Aimed at ensuring that all STEM faculty use inclusive teaching practices and that institutions increase the diversity of their STEM faculty, the participating universities ultimately will develop and implement campus action plans to drive change and scale such efforts across all their STEM programs.
 
“A diverse and inclusive STEM faculty is critical, and not just for excellence in teaching and research. Having professors and mentors with whom students can identify can help them imagine a similar career trajectory for themselves,” said FIU Provost and Executive Vice President Kenneth G. Furton.
 
The Aspire Alliance, which APLU and CIRTL facilitate, is engaging this new cohort of 20 universities through its Institutional Change (IChange) Network, which provides universities with comprehensive support and resources for institutional change.
 
“Recruiting, hiring, and retaining more inclusive and diverse STEM faculty on our campuses is essential for the increased success of all STEM students, the increased quality and production of our scientists, and public universities’ ability to achieve their mission to improve lives,” said Travis York, APLU’s assistant vice president for academic and student affairs, who is also co-leader of the IChange Network. “Increasing diversity, equity, and inclusion within a project aimed at catalyzing large-scale innovation and change is extremely difficult – which is why we’re thrilled to announce a new cohort of institutions committed to working collaboratively to do exactly that on their campuses.”
 
Participation in the Aspire IChange Network will help supplement the efforts of FIU ADVANCE, a five-year $3.2 million Institutional Transformation grant awarded in 2016 by the NSF for FIU to develop innovative organizational change strategies to produce comprehensive change within an academic institution across all STEM disciplines. FIU ADVANCE is aimed specifically at developing strategies to increase the number of women and minority professors of STEM and social and behavioral science courses at the university, and is overseen by the Office to Advance Women, Equity & Diversity.
 
Despite the focus on diversity in learning and student success, efforts to increase underrepresented faculty have not been as successful as intended, particularly in STEM. A 2019 NSF analysis revealed that underrepresented minority faculty occupied a mere nine percent of professorships in STEM fields at four-year institutions.

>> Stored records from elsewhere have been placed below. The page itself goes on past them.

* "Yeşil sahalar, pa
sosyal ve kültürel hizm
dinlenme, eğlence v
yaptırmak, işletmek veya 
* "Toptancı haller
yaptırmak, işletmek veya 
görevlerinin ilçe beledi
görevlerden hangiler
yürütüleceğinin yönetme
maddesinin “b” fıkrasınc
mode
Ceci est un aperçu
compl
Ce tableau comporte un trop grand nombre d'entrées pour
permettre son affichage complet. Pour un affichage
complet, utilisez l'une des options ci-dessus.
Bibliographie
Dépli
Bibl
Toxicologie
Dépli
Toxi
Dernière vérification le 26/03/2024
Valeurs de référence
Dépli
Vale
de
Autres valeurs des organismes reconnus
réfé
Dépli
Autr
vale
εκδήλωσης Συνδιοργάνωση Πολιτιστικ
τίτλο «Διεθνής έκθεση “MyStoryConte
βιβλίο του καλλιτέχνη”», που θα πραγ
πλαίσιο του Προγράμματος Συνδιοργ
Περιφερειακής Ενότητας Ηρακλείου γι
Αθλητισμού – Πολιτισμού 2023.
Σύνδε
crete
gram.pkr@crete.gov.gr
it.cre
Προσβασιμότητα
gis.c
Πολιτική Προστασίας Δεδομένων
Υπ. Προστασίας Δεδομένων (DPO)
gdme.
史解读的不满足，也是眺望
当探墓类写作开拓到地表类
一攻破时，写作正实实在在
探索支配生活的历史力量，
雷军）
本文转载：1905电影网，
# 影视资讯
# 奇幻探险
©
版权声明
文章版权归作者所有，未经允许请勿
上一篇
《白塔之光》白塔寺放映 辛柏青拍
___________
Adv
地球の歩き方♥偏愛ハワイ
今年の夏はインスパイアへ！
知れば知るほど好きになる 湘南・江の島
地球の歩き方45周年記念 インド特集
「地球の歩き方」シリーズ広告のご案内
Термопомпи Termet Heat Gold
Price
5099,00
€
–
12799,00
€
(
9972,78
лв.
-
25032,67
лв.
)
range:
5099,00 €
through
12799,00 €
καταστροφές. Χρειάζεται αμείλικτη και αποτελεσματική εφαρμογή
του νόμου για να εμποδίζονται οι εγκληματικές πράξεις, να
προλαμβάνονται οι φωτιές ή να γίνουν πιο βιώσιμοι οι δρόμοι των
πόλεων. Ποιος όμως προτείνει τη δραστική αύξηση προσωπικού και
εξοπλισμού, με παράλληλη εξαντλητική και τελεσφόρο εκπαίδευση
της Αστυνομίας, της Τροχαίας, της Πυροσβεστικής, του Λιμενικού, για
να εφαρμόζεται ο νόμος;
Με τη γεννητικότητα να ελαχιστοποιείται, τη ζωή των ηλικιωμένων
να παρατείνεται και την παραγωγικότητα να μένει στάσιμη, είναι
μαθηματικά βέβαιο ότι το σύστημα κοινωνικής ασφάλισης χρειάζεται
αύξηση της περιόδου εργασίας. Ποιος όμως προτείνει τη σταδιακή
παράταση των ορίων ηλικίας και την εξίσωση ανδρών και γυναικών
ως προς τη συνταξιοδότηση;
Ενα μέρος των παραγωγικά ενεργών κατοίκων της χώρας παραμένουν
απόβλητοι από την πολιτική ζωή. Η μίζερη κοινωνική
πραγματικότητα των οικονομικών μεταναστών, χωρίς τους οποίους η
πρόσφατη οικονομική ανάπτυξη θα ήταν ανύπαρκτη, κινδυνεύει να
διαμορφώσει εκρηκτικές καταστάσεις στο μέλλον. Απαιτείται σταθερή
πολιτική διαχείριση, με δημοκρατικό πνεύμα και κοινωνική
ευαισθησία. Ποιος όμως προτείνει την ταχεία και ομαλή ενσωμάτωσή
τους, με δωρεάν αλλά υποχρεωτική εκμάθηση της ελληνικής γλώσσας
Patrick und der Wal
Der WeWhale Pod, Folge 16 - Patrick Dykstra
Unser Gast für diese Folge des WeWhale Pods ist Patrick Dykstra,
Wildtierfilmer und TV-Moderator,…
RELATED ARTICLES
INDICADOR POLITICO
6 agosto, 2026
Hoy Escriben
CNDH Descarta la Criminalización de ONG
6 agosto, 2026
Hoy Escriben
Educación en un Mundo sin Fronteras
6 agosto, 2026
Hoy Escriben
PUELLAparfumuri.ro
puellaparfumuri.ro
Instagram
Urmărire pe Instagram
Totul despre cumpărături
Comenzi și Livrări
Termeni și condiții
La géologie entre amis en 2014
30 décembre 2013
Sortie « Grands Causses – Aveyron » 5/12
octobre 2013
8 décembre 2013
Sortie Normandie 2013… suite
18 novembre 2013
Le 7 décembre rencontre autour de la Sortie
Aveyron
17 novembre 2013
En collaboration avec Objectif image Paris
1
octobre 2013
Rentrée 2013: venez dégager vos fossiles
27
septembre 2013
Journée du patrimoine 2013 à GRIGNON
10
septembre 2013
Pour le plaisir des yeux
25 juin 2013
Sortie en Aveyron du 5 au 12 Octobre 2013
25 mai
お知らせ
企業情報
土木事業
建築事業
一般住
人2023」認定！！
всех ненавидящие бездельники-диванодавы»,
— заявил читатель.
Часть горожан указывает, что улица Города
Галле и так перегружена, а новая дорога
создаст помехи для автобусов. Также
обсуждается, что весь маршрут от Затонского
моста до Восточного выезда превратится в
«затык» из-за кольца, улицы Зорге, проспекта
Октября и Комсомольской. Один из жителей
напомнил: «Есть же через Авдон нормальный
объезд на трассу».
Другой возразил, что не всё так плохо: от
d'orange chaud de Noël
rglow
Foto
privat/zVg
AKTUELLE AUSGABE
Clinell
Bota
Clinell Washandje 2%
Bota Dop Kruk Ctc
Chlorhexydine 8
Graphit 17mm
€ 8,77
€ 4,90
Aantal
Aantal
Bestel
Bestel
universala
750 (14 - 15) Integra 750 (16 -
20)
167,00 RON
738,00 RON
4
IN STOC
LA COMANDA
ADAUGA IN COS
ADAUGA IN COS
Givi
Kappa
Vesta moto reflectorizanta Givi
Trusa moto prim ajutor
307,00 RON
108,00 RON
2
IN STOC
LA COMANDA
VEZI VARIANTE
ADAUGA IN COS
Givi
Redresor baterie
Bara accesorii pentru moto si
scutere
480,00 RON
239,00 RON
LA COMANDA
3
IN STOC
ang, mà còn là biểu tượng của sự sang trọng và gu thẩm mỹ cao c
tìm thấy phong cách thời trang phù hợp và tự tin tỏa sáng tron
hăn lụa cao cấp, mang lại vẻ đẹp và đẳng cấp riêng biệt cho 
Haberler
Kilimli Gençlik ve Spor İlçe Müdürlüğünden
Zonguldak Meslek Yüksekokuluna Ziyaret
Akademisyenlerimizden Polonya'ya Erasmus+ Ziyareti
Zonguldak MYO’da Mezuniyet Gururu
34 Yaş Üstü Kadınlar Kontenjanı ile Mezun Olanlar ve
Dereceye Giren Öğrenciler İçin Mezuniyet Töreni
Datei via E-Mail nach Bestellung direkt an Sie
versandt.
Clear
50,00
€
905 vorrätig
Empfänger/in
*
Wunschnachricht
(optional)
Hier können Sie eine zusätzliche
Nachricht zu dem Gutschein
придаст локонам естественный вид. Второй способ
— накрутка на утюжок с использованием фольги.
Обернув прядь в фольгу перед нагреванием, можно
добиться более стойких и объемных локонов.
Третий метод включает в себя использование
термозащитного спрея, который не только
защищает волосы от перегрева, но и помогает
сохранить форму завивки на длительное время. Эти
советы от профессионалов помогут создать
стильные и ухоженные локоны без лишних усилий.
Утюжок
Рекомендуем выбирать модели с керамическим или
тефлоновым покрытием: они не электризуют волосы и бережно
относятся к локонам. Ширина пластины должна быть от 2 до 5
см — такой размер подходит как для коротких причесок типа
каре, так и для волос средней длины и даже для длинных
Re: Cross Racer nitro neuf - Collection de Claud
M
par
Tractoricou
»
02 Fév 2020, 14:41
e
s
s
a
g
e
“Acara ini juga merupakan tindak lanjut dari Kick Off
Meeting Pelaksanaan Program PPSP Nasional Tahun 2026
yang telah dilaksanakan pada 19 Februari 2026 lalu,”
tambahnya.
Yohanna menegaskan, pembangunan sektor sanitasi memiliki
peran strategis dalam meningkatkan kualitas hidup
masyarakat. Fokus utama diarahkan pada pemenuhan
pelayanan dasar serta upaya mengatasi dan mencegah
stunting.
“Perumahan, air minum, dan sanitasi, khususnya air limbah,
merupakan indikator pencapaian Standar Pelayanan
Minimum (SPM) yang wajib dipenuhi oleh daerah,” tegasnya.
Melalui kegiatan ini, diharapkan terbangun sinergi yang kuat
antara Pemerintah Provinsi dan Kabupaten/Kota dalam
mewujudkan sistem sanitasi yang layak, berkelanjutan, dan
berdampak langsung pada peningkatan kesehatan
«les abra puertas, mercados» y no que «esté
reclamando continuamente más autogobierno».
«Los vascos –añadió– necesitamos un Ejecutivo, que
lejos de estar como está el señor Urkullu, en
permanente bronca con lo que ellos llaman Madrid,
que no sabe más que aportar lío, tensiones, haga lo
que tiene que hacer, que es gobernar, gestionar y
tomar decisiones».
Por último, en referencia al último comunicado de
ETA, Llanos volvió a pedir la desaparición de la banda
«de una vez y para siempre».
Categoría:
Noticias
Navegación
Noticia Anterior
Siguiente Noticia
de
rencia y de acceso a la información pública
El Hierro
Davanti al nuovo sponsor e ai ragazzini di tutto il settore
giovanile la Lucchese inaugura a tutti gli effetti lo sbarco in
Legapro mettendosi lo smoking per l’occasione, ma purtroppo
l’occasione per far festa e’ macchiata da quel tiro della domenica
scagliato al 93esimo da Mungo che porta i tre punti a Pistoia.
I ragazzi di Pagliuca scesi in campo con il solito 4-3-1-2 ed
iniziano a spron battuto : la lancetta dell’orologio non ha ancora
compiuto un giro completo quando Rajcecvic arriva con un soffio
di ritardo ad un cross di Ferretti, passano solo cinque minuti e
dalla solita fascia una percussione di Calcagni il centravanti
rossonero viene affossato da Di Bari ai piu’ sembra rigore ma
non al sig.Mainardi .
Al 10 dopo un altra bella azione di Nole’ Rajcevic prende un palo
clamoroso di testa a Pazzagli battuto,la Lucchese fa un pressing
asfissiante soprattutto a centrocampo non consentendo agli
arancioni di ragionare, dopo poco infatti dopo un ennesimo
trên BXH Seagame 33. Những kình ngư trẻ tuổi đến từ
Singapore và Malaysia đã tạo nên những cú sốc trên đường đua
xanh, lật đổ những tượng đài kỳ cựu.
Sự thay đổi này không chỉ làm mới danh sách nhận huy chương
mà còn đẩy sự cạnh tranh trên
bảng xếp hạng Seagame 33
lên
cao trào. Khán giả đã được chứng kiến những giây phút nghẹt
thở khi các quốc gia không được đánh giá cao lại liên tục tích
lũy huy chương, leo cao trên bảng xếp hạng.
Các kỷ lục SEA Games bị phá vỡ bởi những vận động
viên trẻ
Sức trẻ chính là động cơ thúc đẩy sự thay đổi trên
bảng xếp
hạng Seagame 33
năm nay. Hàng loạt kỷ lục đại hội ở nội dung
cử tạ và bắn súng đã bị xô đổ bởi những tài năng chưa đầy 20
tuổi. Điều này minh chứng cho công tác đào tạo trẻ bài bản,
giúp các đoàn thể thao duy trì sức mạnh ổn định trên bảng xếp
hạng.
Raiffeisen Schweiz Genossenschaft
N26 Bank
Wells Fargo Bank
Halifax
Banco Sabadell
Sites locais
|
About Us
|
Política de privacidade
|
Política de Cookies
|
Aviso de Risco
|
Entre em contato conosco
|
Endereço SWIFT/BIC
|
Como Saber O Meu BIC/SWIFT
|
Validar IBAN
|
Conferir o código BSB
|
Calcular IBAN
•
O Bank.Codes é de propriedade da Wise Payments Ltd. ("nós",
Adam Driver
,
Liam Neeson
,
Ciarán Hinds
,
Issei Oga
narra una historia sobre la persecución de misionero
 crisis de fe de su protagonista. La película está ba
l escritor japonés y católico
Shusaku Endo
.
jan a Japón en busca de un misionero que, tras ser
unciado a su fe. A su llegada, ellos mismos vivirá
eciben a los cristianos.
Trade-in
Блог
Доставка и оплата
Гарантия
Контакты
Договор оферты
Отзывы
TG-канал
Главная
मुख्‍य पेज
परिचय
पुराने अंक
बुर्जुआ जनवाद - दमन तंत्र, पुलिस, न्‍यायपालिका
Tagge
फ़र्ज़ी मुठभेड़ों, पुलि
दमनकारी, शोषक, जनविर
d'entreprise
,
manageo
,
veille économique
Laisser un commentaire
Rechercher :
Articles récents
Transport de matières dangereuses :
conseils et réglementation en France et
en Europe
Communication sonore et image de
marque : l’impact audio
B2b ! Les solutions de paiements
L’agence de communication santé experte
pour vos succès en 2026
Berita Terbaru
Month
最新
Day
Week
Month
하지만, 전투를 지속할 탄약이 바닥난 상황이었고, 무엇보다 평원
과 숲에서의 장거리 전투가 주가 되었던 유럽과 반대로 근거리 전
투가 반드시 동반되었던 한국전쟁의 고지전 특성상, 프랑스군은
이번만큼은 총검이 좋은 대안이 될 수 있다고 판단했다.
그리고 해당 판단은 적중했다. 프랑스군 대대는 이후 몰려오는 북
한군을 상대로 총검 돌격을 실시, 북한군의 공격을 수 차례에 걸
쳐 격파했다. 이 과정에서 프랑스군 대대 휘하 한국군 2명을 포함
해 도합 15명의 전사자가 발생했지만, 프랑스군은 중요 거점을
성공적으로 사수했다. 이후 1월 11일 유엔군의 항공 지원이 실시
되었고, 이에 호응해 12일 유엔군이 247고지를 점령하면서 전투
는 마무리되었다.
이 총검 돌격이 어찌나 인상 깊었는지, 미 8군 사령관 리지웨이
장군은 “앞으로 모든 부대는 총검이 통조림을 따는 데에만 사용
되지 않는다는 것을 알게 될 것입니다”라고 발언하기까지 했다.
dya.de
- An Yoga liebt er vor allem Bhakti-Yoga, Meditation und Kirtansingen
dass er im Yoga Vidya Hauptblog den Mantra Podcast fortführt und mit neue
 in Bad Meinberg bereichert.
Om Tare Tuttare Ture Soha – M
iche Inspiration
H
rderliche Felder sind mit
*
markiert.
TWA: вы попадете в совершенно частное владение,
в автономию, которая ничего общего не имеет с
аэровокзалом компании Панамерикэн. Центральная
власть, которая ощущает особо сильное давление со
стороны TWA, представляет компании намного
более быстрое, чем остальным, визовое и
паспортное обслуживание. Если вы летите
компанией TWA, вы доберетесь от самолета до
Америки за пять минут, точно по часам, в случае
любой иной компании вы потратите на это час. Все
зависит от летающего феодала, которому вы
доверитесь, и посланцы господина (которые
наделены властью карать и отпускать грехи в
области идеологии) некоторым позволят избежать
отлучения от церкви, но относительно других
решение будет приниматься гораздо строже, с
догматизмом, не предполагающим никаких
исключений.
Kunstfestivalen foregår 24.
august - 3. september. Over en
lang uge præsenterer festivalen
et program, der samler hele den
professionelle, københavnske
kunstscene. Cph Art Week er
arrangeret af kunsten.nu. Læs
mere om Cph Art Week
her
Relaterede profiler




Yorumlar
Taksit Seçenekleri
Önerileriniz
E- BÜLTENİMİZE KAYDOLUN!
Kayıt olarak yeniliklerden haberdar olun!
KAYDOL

Other research shows that underrepresented students who are taught by diverse faculty members succeed at significantly higher rates - as much as 20 to 50 percent of the course achievement gaps between minority and non-minority students are eliminated.
 
The other public research universities in the new cohort are: Auburn University; Ball State University; Central Michigan University; Iowa State University; North Dakota State University; South Dakota State University; the University of Tennessee, Knoxville; the University of Texas at Austin; University of Arkansas; University of California, Davis; University of Cincinnati; University of Florida; University of Georgia; University of Missouri; the University of Nebraska-Lincoln; University of North Carolina at Charlotte; University of North Texas; University of South Florida; and Western Michigan University.